**Directions for this task:**
Lines holding the string "shoulder" are the ones to copy; find them all in the data.

**Information provided:**

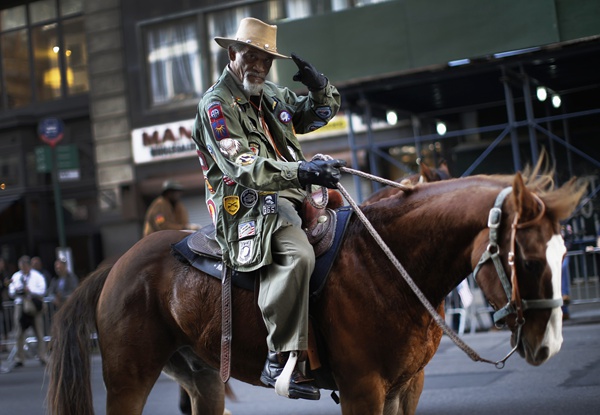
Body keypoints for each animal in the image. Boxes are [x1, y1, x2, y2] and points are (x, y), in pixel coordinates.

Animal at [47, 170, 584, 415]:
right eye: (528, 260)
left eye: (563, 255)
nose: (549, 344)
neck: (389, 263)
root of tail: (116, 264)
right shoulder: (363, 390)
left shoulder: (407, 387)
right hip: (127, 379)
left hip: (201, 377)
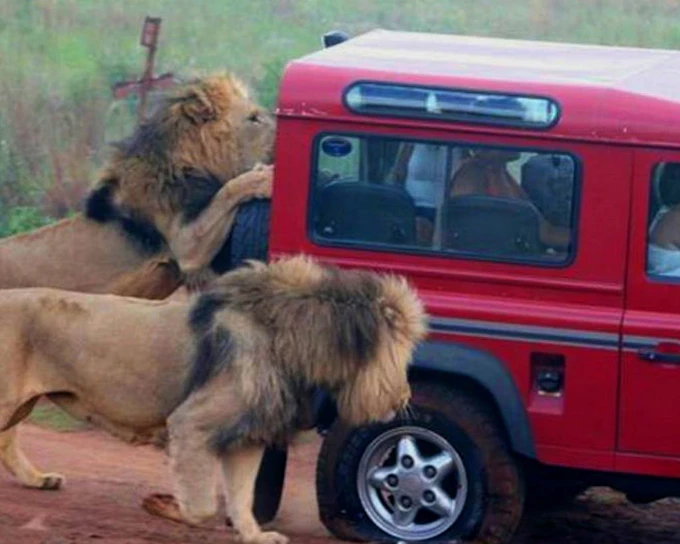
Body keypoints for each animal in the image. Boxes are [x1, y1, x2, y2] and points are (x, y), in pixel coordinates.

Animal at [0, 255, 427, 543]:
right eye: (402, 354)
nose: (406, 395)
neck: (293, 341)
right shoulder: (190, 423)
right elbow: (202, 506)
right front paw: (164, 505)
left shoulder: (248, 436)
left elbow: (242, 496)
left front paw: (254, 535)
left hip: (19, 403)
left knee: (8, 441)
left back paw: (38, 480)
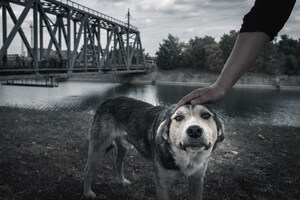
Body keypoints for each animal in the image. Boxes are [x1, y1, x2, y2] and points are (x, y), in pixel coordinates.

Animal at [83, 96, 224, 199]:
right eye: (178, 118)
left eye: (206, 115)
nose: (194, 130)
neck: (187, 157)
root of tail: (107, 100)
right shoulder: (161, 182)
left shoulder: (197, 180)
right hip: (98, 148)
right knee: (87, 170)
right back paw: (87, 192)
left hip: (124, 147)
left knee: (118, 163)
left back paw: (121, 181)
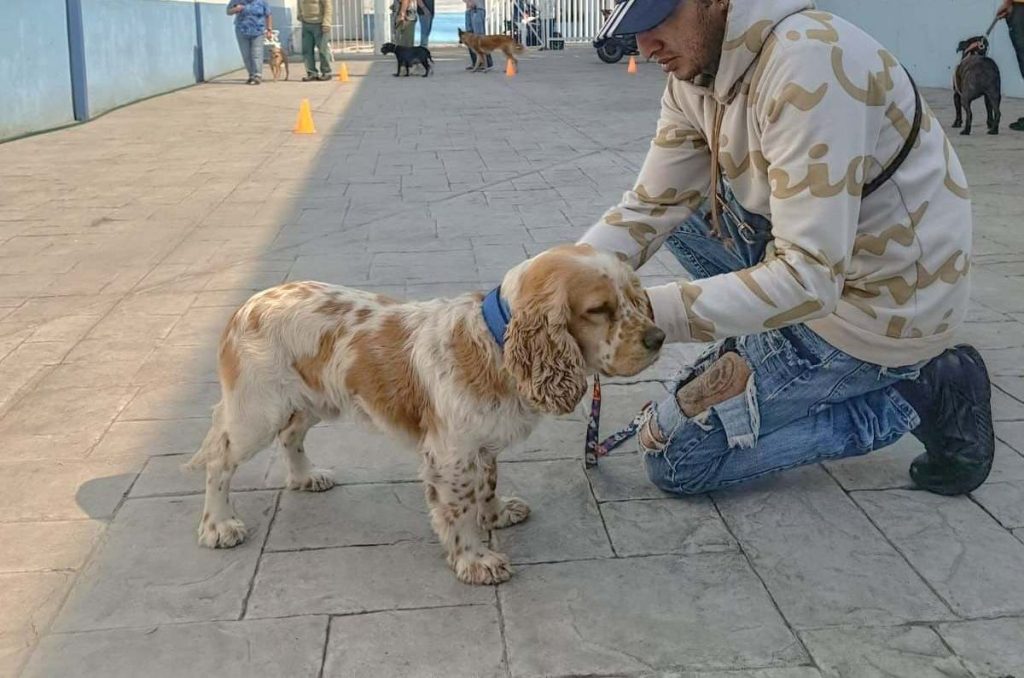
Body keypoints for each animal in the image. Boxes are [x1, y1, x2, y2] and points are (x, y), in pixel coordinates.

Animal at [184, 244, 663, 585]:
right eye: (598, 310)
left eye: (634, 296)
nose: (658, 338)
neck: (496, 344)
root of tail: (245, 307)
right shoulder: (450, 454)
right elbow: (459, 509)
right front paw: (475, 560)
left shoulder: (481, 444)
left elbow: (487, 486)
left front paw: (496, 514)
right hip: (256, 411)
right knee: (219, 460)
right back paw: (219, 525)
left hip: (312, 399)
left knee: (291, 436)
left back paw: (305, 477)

**Exercise response:**
right shoulder: (363, 390)
left shoulder: (407, 387)
right shoulder: (190, 423)
left shoulder: (248, 436)
right shoulder: (161, 182)
left shoulder: (197, 180)
right shoulder: (450, 454)
left shoulder: (481, 444)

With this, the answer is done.